Work instructions> For the material below, return exactly the lines starting at the line containing "text: (598, 535) -> (699, 625), 44 -> 60" and ending at the line containing "text: (293, 627) -> (400, 733), moved", both ends included, and no others.

Records>
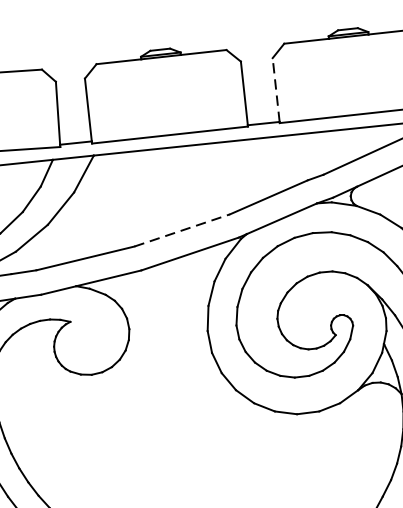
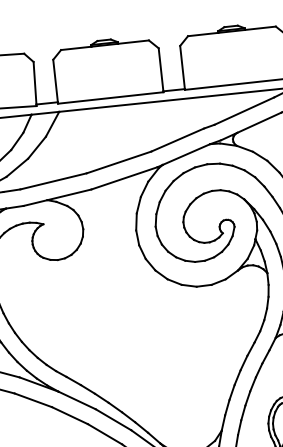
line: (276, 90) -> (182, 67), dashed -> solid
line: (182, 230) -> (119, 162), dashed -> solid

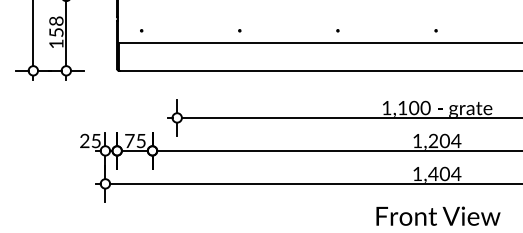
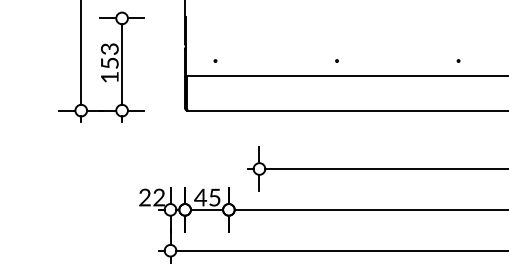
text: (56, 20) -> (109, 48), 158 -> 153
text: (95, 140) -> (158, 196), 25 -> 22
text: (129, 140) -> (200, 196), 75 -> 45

* * *

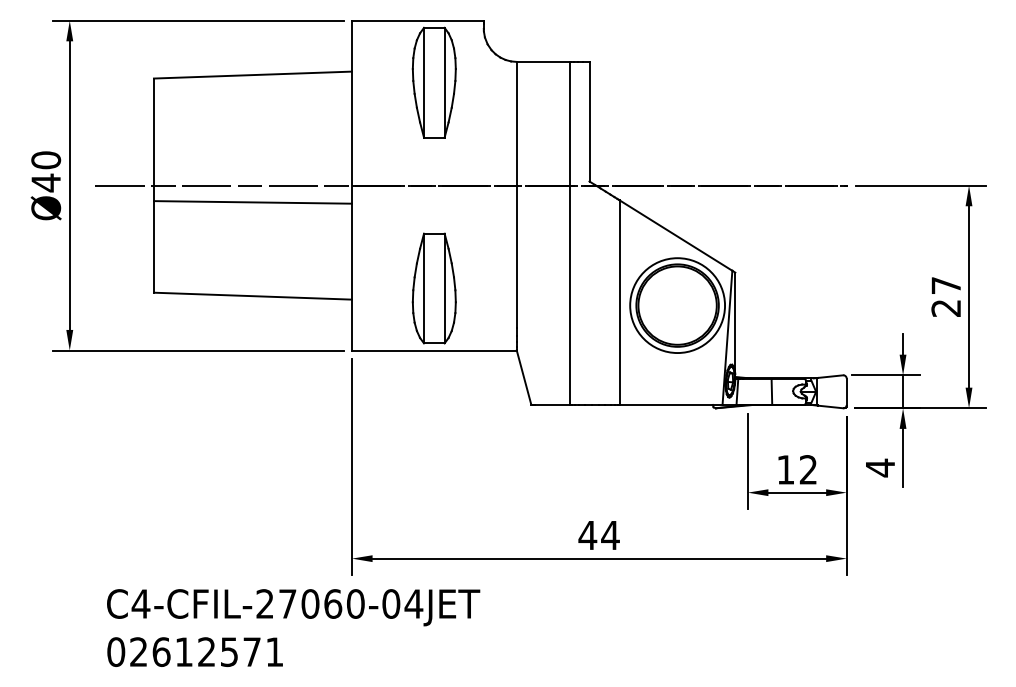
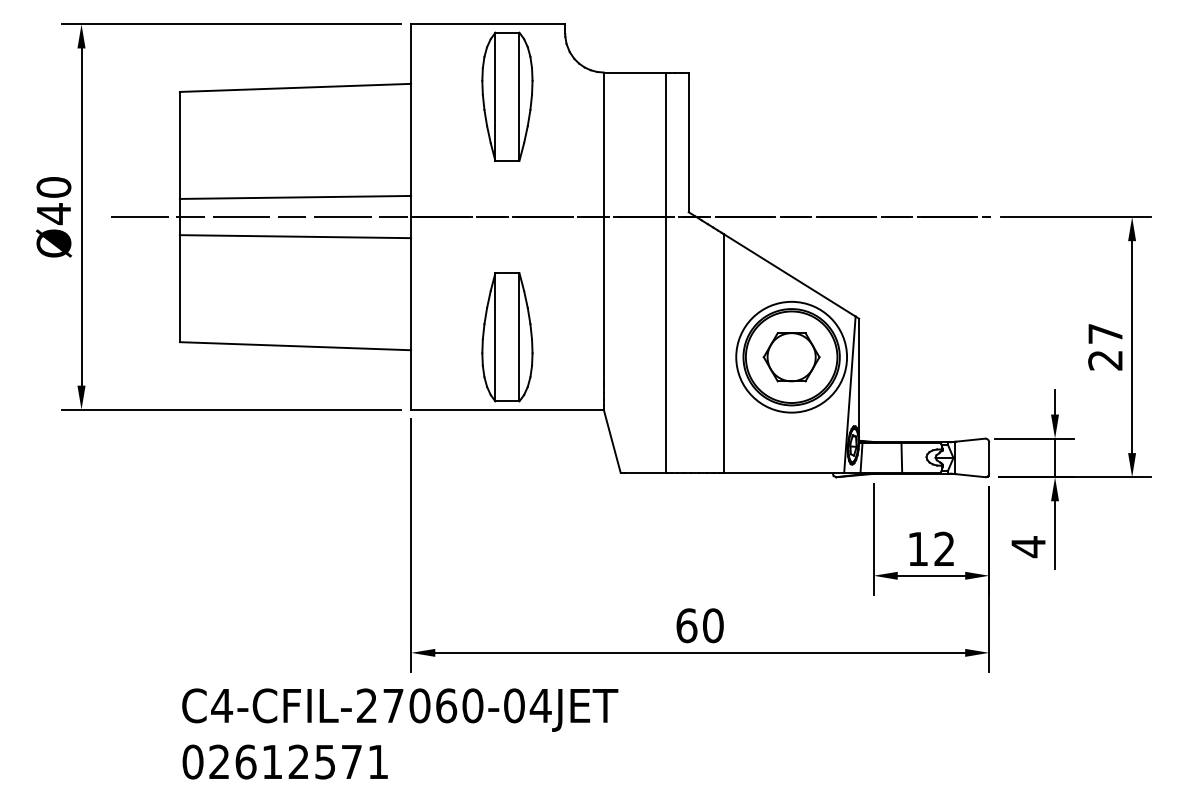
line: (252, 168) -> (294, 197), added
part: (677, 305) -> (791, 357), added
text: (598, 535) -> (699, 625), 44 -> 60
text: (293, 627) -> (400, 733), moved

...

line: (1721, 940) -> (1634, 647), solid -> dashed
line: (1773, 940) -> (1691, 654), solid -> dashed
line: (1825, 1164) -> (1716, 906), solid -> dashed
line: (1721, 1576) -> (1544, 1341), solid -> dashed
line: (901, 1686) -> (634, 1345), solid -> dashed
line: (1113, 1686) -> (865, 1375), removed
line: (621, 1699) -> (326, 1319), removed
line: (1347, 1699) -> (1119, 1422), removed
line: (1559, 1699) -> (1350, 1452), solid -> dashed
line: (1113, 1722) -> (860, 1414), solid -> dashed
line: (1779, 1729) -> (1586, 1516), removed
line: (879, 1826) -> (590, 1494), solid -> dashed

Task result>
text: (598, 535) -> (699, 625), 44 -> 60
text: (293, 627) -> (400, 733), moved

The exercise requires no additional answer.